* _Exercise brief_
Resume the forum discussion below about instilling Skills in magic items, continuing from its final sentence.

===== Text for analysis

New Breakthroughs: Items with Abilities

Salve Sodalis

I do not remember if in the new edition the are some rules regarding the ability to instill Skills in a magic item, but I think this could be an interesting Major Breakthroughs. Now let me expose my idea!

With this Breakthroughs it is possible to instill in a magic item a Skill owned by its creator. The item is not able to learn and improve this Skill. Furthermore Magi are limited in the entire process by their Score in the instilled Skill. If an user knows the same Skill instilled in the magic item, he does not add the two Scores together but he will use only the highest.

In order to create a magic item with an instilled ability a Magus has to choose the Skill's Score he wants to instill (limited by his own Score in the same Skill) than he has to calculate the cost in Experience Points. A Sword with a Score of 3 in Single Weapons costs 30 EP. A Magus with a Lab Total of 40 could create it in 3 Seasons

Do you like my idea? Any suggestions?

Potential for overpowering certainly, but might be fun to have.

Might want to limit instilled score to half that of the makers score though. And maybe add a Virtue that allows using the full or higher part of the score.

Let me disagree. I do not think its is too powerful because the Score is limited by the owner's Score and the new user uses only the highest Score without adding them together. Furthermore such an item is a greater magic item, not a lesser (so it needs to be opened with the expences of vis).

Added note: A Magus needs the same amount of vis to create the item as the Score he is instilling (ie: Single Weapons 3= 3 pawns of the most rilevant vis, like Terram) Then it is possible that a Magus gains a specific Virtue after he stabilizes the unknow and surpasses the linit!

Could it works with these little modifications?

I'm not worried about Single Weapon 3, but rather

  • Parma Magica 7 (Be safe at night!)
  • Artes Liberales 4, Philosophiae 6 (Ceremonial and ritual casting at its best)
  • Finesse 6, Concentration 8 (Magic made easy!)
  • Leadership 5, Magic Theory 9 (buy our Bonisagus brain crystals, ideal for you and your many, many lab assistants)
  • Enigmatic Wisdom 8 (and our patented Criamon pills!)
  • Latin 5, Profession Scribe 4, Magic Theory 1 (turn your cleaning maid into a professional scribe)
  • Latin 4, Teaching 7 (make the most of anyone's skills)
  • Penetration 6, Ball of Abysmal Fire Mastery 5 (Multiple Casting, Penetration Mastery, Fast Casting, Quick Casting, Still Casting, die! die! die!)
  • Whistle up the wind 7, Nature Lore 9 (You too can play with Ex Miscellanea toys)

I'm exaggerating a bit on the levels, but once your breakthrough spreads, such things will be created in the Order, and traded. You've just short-circuited over half of the game system. Especially with Leadership and Magic Theory, which let you have a much bigger lab total, which let you make bigger skill-granting items, and so on...

I think that there are rules for instilling abilities into Automata in Houses of Hermes: Mystery Cults.I do not think that extending them to other devices would be that hard - at most a minor breakthrough, perhaps not even that. From a "game feel" point of view, swords that fight on their own, brooms that clean by themselves, and cooking implements that cook marvelous meals are certainly perfectly in line with the "feel" of mythic Europe.

==========
===== Recorded data

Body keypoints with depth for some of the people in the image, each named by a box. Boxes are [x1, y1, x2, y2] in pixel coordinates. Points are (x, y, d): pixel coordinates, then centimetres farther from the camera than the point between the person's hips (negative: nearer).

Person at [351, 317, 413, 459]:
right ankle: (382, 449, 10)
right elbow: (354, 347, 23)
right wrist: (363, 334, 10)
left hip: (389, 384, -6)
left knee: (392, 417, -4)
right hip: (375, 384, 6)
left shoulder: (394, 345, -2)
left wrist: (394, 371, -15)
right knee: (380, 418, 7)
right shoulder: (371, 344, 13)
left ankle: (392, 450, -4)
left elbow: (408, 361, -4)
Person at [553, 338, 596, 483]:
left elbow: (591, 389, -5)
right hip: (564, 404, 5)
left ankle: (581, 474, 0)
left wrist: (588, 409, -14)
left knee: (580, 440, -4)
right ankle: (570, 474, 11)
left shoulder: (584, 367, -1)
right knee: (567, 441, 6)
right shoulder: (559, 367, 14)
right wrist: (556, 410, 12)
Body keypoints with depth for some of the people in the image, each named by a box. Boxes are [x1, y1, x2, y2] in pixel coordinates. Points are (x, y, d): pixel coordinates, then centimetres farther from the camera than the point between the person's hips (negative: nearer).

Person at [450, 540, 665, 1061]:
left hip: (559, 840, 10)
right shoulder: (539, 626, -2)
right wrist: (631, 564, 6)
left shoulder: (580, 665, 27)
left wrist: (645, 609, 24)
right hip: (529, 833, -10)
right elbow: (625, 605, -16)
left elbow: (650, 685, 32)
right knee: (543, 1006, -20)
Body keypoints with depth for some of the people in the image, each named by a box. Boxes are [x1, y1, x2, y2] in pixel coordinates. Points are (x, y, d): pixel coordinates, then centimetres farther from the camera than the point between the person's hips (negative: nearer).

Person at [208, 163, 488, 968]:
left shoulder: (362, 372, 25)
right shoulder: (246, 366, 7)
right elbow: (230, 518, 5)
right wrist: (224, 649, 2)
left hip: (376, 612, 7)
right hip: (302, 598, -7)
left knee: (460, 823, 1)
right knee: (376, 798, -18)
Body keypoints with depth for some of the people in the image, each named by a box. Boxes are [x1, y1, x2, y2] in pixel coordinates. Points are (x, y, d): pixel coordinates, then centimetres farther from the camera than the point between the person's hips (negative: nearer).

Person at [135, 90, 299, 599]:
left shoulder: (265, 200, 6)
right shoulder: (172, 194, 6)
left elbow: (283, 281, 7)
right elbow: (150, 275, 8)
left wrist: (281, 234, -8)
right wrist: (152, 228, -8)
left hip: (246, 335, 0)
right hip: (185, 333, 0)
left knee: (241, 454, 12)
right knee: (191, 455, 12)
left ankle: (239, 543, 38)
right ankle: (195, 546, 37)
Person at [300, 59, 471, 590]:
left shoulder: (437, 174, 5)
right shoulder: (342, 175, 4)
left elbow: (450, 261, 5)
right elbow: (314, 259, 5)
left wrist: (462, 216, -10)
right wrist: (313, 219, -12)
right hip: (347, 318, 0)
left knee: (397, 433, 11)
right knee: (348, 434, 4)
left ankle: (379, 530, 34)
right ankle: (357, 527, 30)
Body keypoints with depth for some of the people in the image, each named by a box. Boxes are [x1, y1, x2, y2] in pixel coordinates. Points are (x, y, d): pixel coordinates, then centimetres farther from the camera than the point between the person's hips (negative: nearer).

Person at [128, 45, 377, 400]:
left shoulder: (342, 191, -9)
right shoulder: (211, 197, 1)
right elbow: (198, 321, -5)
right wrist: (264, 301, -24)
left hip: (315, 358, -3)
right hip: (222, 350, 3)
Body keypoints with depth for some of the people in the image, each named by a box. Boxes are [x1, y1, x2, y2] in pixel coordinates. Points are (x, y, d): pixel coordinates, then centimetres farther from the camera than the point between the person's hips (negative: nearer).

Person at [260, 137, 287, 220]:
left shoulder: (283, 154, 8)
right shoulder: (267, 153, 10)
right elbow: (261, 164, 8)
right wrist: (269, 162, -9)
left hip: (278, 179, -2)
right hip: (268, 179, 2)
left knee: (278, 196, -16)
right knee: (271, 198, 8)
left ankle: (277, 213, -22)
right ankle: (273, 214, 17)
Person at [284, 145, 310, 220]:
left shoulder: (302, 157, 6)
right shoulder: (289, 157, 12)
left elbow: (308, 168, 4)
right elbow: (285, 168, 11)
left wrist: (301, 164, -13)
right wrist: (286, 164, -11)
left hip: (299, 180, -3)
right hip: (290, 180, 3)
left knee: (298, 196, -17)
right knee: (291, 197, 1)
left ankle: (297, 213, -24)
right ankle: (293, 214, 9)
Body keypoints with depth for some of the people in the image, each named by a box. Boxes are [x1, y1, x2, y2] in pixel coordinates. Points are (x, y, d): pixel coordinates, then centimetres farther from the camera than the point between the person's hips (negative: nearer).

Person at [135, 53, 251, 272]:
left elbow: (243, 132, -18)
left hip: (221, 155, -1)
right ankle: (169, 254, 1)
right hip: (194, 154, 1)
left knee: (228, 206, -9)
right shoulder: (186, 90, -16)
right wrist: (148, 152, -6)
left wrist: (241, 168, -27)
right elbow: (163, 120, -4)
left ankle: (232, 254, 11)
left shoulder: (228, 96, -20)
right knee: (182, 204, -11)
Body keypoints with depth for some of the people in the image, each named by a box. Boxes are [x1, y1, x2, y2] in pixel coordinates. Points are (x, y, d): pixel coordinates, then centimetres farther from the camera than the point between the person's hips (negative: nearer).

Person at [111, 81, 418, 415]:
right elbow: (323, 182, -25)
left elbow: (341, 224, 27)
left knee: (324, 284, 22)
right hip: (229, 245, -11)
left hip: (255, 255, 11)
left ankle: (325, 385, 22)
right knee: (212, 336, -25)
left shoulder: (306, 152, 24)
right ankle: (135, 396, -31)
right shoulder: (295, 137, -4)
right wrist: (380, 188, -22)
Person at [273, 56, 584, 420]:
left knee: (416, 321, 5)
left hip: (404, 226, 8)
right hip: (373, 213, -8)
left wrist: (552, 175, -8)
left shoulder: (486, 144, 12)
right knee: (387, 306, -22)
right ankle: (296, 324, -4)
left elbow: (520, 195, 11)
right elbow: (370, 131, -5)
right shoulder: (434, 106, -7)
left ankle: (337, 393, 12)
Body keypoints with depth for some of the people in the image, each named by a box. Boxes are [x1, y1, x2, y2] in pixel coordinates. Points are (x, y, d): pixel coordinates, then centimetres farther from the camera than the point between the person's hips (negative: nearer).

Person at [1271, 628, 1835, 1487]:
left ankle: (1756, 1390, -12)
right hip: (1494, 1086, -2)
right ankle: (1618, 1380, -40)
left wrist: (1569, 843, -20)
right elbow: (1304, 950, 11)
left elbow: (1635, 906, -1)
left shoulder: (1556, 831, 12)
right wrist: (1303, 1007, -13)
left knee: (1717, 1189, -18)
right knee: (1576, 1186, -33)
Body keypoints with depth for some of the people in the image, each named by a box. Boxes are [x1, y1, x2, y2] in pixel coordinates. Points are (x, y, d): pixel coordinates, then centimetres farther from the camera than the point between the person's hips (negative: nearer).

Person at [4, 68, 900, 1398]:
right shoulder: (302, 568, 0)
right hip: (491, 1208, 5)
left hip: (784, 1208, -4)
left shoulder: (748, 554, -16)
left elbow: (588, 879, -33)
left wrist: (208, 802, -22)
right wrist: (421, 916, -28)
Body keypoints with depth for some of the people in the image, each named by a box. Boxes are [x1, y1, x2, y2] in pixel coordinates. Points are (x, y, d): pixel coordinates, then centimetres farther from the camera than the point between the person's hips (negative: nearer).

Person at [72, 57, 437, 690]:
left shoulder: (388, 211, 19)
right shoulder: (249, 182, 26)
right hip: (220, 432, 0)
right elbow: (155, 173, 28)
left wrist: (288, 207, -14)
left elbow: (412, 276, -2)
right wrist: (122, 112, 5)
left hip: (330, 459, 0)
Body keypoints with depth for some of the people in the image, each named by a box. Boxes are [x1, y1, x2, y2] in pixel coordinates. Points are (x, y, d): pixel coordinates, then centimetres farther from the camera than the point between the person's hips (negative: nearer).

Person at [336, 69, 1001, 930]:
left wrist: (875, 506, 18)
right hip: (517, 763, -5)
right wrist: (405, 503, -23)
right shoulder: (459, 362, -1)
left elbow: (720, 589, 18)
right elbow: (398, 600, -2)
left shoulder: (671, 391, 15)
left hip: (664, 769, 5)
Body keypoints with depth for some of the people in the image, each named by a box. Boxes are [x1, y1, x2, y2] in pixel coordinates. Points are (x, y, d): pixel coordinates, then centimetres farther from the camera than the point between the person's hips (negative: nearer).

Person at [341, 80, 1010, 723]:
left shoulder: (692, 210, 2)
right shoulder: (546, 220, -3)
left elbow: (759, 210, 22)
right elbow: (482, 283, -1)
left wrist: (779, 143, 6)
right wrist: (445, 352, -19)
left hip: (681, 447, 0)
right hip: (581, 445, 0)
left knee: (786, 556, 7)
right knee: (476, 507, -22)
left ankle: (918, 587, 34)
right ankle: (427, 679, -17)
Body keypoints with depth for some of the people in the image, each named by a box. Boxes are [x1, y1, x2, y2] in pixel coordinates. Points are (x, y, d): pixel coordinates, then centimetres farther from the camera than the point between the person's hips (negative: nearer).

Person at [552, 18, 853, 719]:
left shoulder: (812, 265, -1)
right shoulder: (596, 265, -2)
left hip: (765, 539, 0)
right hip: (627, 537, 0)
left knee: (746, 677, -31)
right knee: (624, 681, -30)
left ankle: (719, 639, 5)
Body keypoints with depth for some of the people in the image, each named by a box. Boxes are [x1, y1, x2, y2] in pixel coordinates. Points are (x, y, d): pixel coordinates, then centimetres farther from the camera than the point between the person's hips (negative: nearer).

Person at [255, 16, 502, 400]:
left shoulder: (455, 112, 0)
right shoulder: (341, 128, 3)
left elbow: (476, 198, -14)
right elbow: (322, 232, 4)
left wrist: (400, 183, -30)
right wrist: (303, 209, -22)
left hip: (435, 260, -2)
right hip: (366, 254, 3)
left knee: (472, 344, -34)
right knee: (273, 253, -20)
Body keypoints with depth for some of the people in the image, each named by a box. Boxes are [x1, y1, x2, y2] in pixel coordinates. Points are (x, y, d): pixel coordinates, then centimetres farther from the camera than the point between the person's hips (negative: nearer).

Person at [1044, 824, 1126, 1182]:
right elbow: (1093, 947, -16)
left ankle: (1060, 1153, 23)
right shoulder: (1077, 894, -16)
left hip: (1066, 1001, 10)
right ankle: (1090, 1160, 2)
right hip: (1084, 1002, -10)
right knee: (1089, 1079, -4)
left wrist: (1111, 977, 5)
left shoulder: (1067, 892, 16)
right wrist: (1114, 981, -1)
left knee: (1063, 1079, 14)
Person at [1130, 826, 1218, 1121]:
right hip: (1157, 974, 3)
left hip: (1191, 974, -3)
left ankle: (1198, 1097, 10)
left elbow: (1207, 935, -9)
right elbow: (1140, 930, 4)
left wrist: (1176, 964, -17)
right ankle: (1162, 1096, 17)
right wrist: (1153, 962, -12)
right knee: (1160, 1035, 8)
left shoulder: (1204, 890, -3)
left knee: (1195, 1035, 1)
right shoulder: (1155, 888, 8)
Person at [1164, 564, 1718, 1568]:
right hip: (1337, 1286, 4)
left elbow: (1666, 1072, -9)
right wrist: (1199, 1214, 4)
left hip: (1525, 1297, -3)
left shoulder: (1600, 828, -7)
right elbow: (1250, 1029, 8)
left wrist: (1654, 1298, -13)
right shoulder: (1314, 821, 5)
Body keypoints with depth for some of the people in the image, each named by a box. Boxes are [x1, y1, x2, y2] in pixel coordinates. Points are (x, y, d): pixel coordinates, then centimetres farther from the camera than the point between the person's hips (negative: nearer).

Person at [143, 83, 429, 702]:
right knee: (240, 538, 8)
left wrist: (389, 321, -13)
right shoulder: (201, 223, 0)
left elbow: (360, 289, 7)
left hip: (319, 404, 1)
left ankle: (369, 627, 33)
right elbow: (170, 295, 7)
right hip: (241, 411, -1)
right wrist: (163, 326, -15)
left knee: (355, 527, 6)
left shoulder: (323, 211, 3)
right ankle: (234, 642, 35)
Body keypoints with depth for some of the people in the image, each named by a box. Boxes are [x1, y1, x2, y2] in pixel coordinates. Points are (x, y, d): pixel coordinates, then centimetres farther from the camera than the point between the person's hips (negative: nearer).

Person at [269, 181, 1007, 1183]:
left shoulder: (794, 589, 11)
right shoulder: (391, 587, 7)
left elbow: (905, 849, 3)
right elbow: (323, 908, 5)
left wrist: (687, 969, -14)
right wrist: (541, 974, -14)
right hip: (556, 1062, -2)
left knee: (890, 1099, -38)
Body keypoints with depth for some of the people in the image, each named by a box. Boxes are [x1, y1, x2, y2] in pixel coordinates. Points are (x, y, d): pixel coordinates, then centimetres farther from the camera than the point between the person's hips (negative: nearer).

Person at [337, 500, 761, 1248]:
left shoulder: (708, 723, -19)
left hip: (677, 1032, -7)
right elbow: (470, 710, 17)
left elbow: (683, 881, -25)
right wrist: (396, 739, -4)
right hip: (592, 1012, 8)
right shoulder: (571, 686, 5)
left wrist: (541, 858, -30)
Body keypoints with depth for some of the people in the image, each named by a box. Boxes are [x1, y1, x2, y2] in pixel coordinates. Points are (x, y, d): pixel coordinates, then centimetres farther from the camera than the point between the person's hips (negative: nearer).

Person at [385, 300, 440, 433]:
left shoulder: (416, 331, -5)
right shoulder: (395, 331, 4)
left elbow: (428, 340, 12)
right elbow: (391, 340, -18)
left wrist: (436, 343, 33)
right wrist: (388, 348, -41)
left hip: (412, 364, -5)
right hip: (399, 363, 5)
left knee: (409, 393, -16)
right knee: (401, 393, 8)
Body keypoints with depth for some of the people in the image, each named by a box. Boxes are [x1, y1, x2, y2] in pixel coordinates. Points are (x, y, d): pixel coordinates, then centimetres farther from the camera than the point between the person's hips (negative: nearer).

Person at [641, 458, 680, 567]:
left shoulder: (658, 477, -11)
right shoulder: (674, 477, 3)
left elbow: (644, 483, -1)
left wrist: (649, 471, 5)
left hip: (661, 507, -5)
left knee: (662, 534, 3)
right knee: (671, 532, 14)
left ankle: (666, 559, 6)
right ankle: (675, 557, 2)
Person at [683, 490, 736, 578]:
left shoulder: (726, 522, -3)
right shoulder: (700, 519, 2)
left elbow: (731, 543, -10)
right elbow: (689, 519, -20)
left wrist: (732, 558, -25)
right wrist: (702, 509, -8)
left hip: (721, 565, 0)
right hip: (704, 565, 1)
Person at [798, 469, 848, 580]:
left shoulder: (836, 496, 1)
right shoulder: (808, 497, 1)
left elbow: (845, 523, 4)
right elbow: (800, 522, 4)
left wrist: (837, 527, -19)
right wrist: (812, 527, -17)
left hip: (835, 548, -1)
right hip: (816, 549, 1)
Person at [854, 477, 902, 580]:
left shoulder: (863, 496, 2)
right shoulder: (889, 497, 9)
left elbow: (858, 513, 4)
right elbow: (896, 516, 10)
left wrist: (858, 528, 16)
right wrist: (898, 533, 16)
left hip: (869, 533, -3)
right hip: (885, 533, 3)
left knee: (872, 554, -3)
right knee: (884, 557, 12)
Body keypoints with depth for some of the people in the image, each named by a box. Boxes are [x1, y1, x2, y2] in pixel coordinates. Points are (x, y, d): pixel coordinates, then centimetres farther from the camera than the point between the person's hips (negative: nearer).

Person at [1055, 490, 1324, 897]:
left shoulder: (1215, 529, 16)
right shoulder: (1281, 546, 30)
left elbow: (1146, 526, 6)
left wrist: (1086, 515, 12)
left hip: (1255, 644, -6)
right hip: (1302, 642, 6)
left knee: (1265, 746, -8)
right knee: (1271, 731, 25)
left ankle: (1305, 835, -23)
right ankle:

==========

* _Response to this exercise_
As for the criticisms of Fruny, keep in mind that these are abilities possessed by the object, not passed to its wielder. So, you could not instill parma, because using parma requires the gift, and an item (or automa) does not have it; nor would a leadership score help in the lab - it's the magus who must lead the research, not his magically enchanted crown etc.

All these are essentially Automata.

That's not what he's implying when he's talking about using the highest of the ability of the user and the ability of the item. Either the user can use the ability because it is "contained" in the item, or he cannot. In that case, Magic Theory is no different from Cooking.

That doesn't preclude sticking "Pointy Hats Of Magic Theory +7" and "Starry Robes of Latin +4" on your apprentices rather than bothering with teaching them for N years until they become useful.

As a bonus, these items stick around forever, so they will accumulate and accumulate and accumulate. You don't even have to train people over and over and over.

You need to go back and reread Metodicus' proposal again. He suggests quite the contrary, that the ability infused into the object would be usable by its wielder at the level of the infused ability (as an alternative to the wielder's own score in that ability).

Thus Fruny's fear is quite valid. Boots of Riding Skill for every magus (or fighting grog, and presto instant cavalry capable of outmaneuvering the King's own).

Spectacles of Second Sight: A great stocking stuffer the Quesitor in your life

Incense of Intrigue: One whiff and you'll win every debate at the next Tribunal meeting.

etc..

Especially if the Chinese ever got hold of the manufacturing rights. :wink:

In other words,

Item uses the skill at owner's command = Verditius Automata.
Item uses the skill at its own initiative = Mechanica of Heron with Awakened Anima (although IIRC, they must be taught the ability)
Item grants the skill to the user = Over My Dead Body.

There are two things worth mentioning here though - the first is that even with a lab-text, such a device will still only imbue the crafter's skill. As such, whist they'd be a useful crutch for an apprentice, you'd still need a master to craft them and magic items do get destroyed in lab accidents and the like. I'd expect a dip in overal Magic Theory levels in the order over a hundred years or so, but that'd be followed by a resurgence in both MT and original research as people had records of what was lost. Secondly, such items are definitely prolonged and powerful magical effects and so the warping would be immense. Given the side-effects of prolong shape-changing, the mind-and-body effects of adopting a skill should become evident as Minor flaws granting personality traits at the least. Do you really want your apprentice to become as foul-mouthed as the Tribunal's least favourite Bonisagus?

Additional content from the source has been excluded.